*EXERCISE BRIEF*:
Search term "drag": copy each line of the data containing it.

*MATERIAL FOR THIS EXERCISE*:
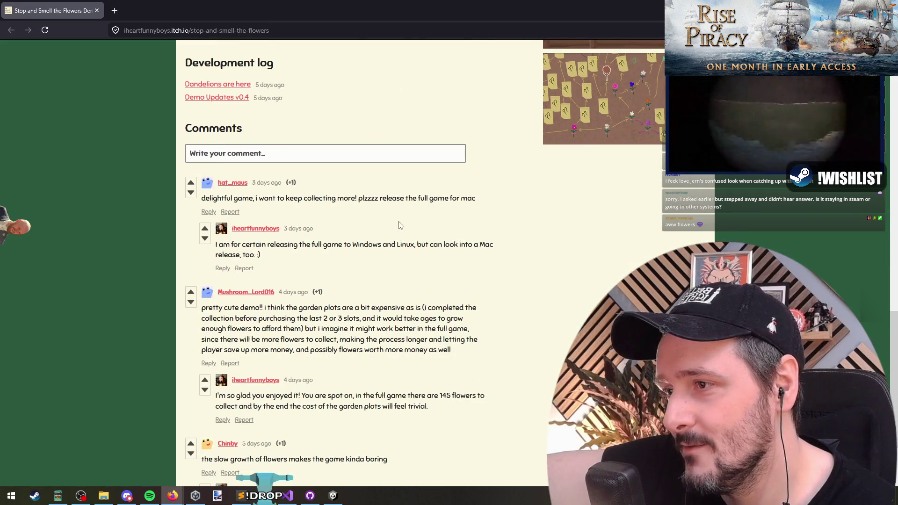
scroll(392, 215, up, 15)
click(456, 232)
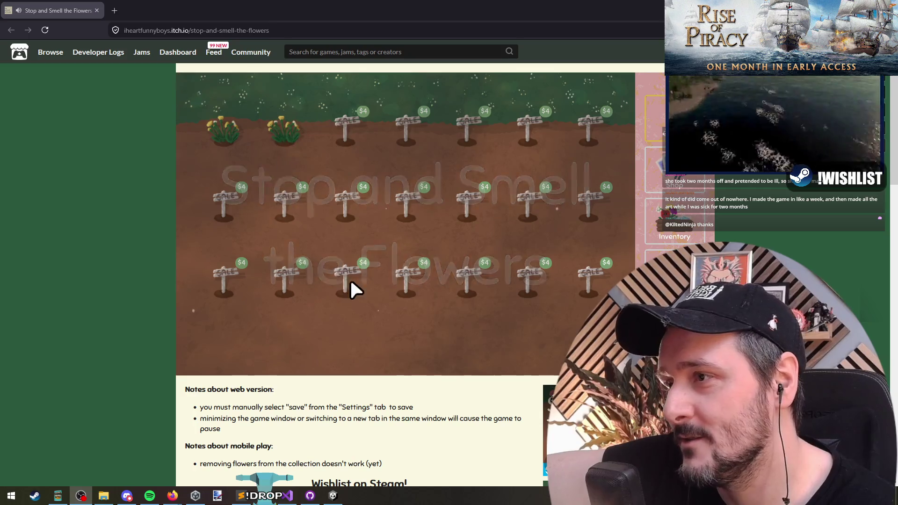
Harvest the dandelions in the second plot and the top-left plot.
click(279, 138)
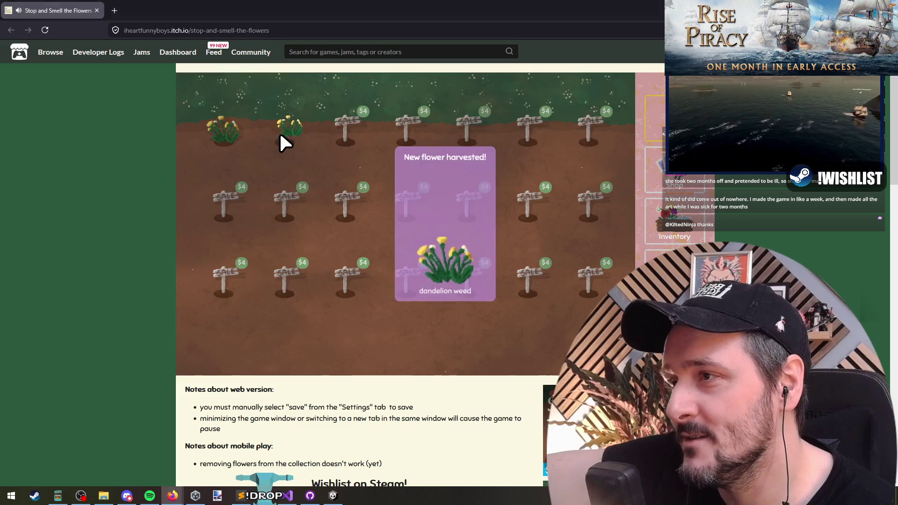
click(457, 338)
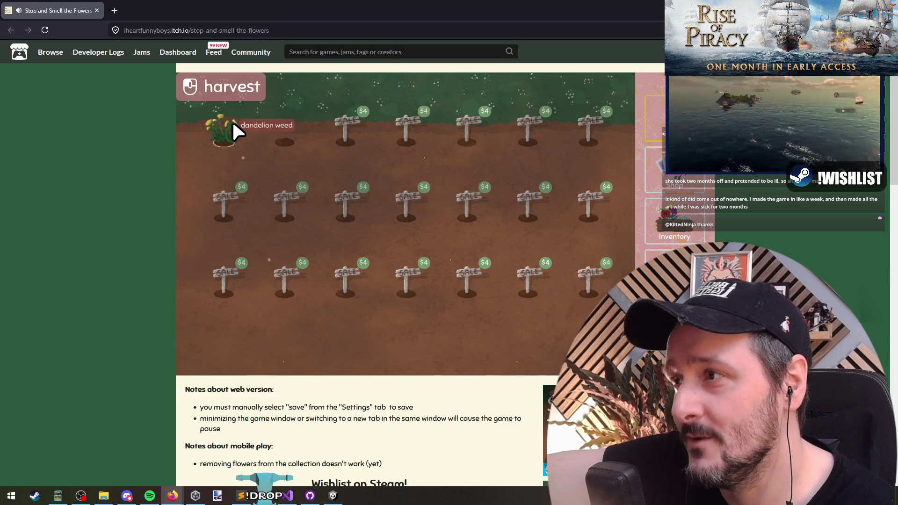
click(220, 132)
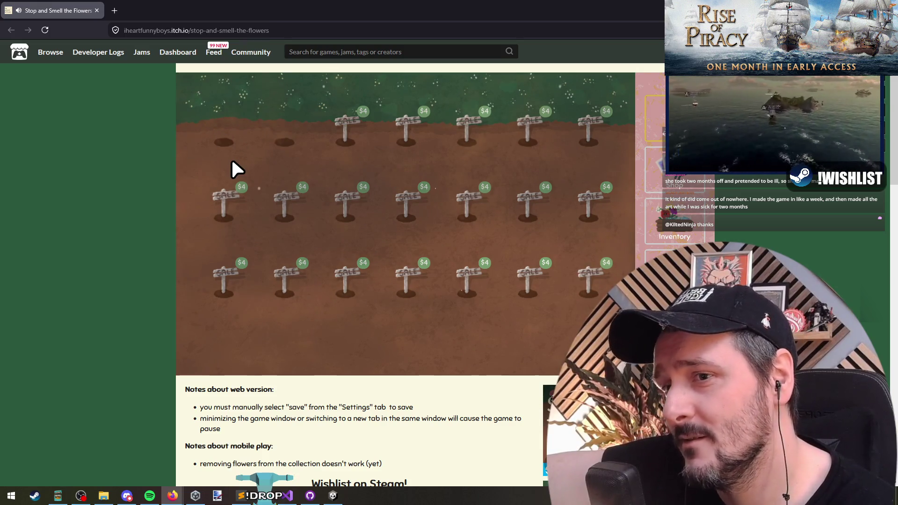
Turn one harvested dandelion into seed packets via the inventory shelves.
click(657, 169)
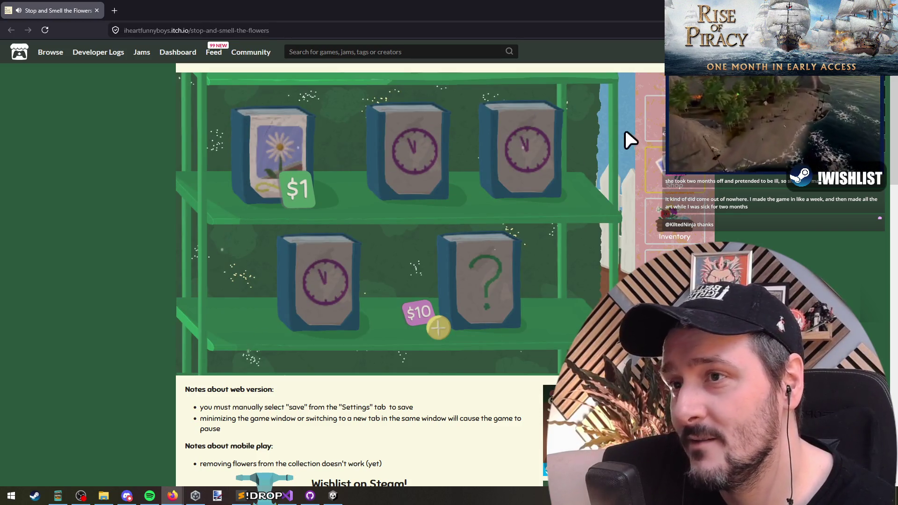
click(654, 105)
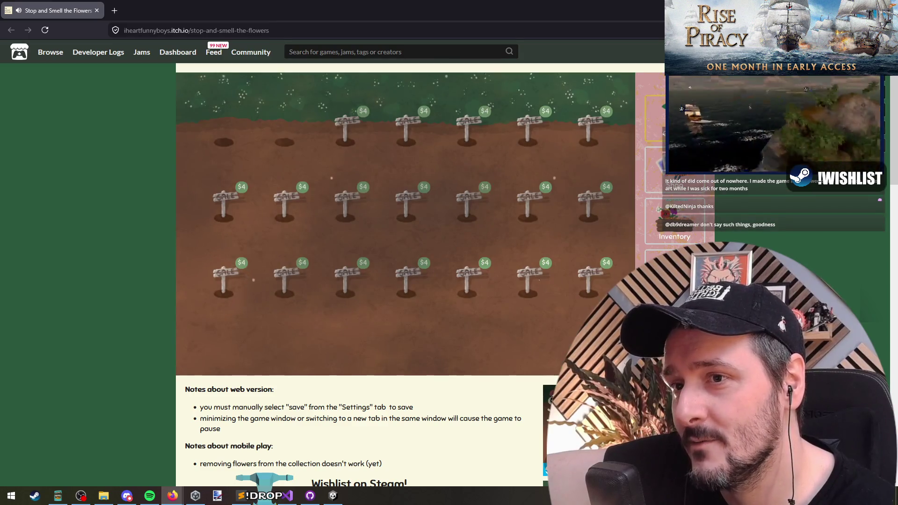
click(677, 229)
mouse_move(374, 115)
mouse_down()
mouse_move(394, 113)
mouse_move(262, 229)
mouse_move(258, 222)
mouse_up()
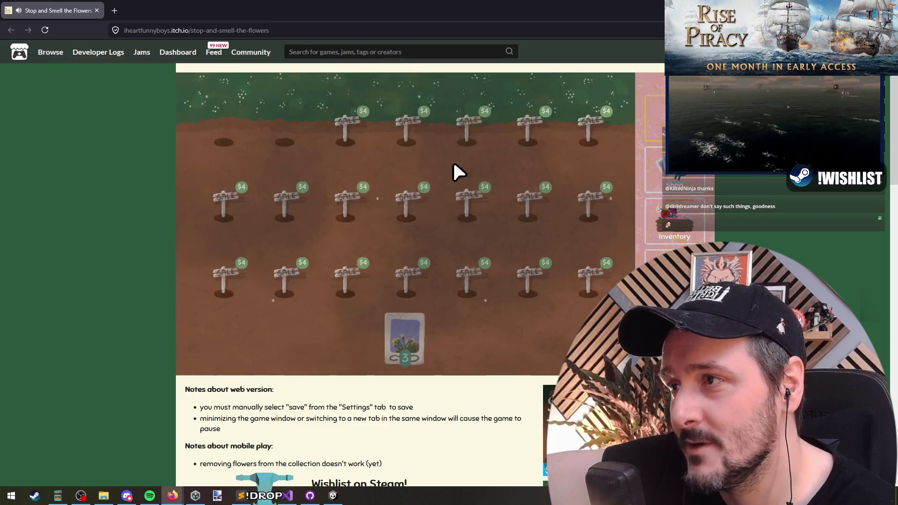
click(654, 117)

---

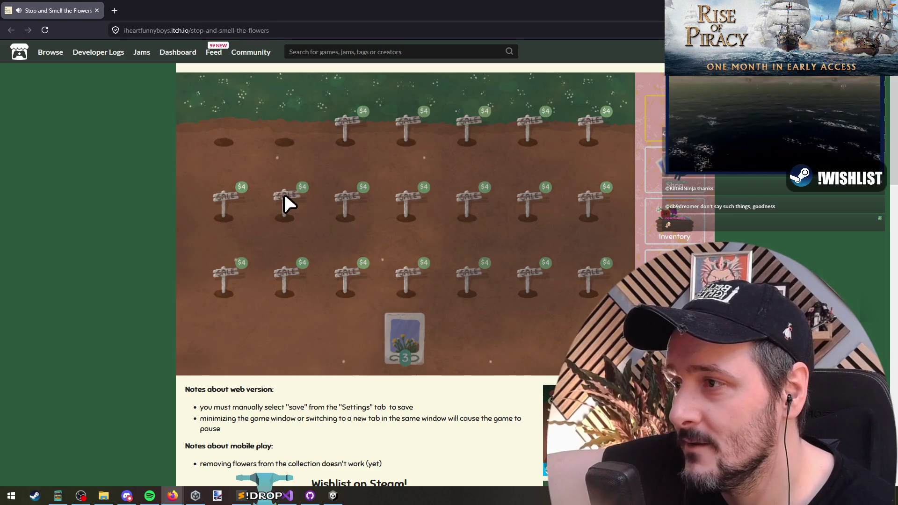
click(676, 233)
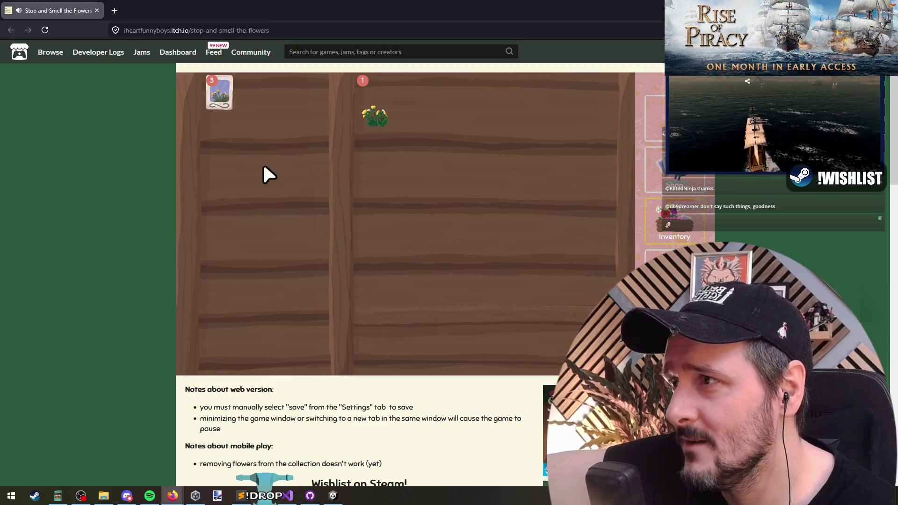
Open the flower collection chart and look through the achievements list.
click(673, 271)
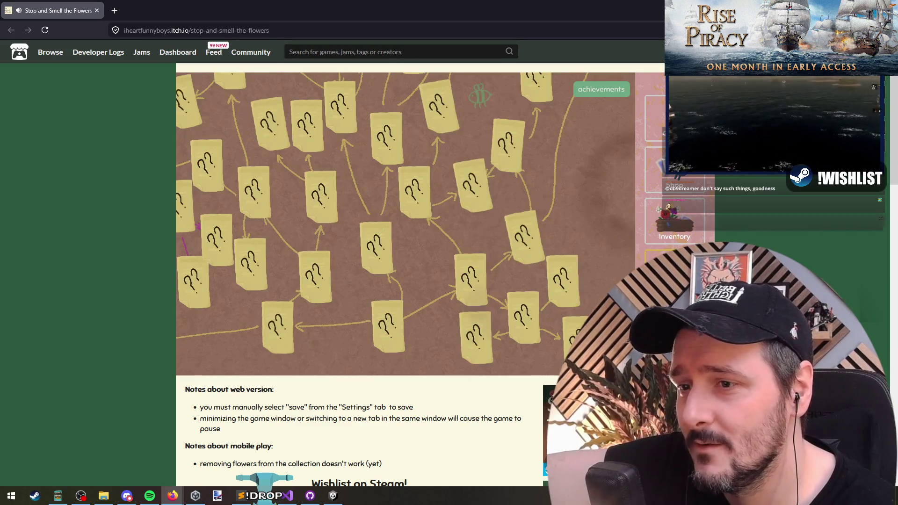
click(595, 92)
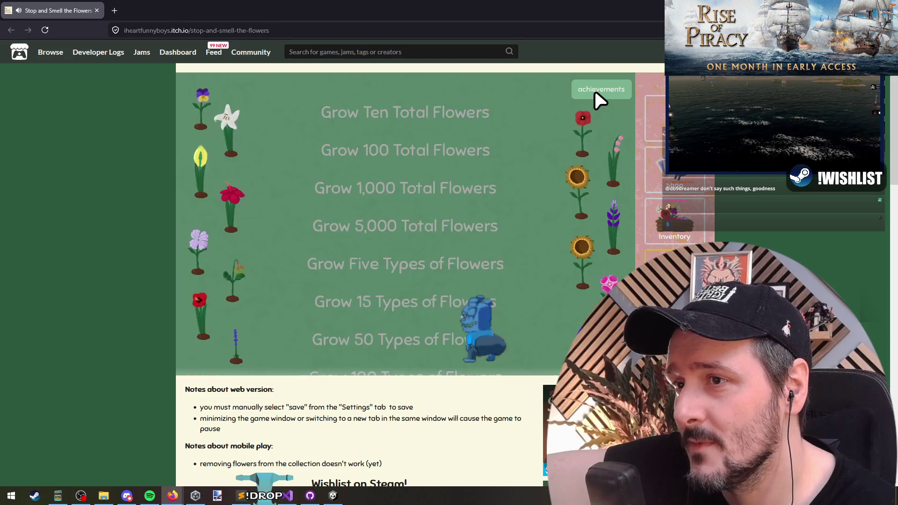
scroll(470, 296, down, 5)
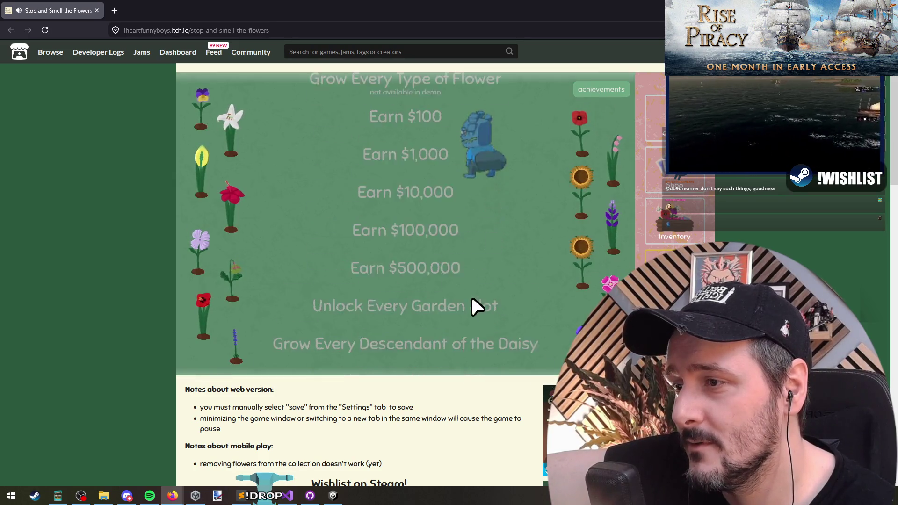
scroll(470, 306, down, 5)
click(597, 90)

...

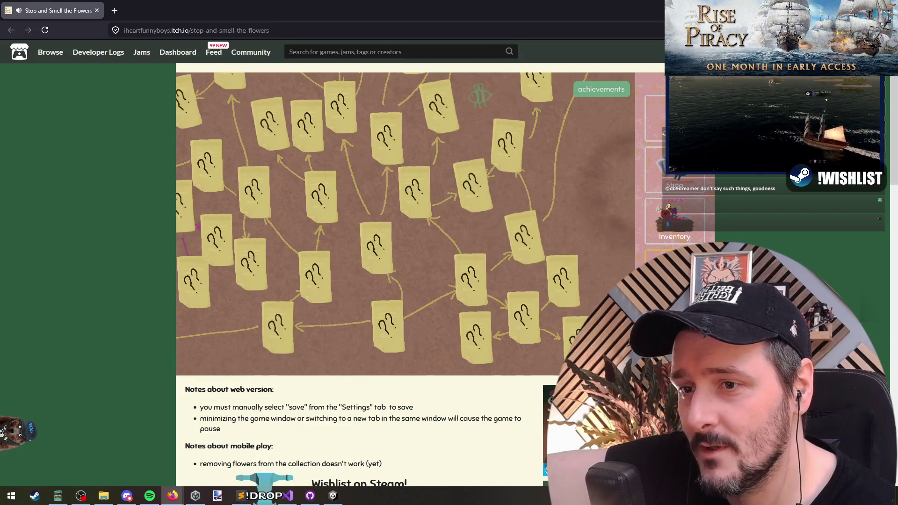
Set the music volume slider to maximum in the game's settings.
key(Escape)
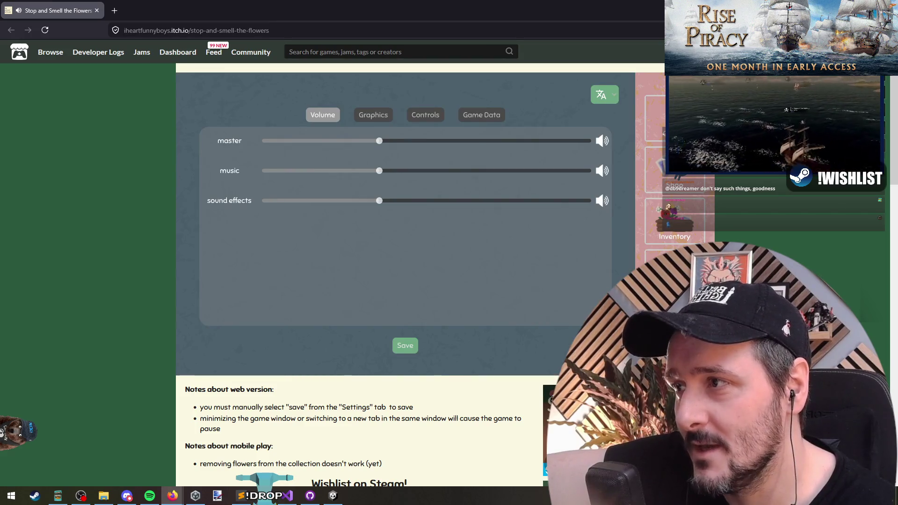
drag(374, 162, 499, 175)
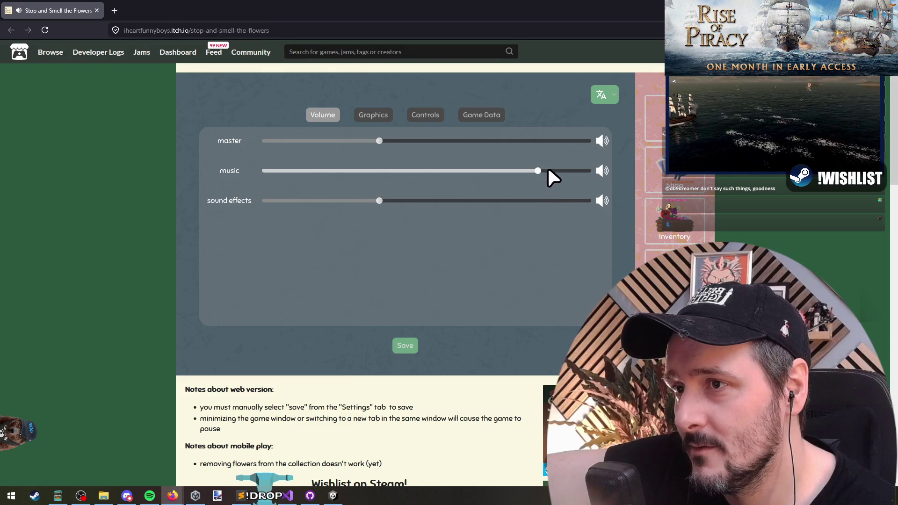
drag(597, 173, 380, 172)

*ANSWER TO THIS EXERCISE*:
drag(374, 162, 499, 175)
drag(597, 173, 380, 172)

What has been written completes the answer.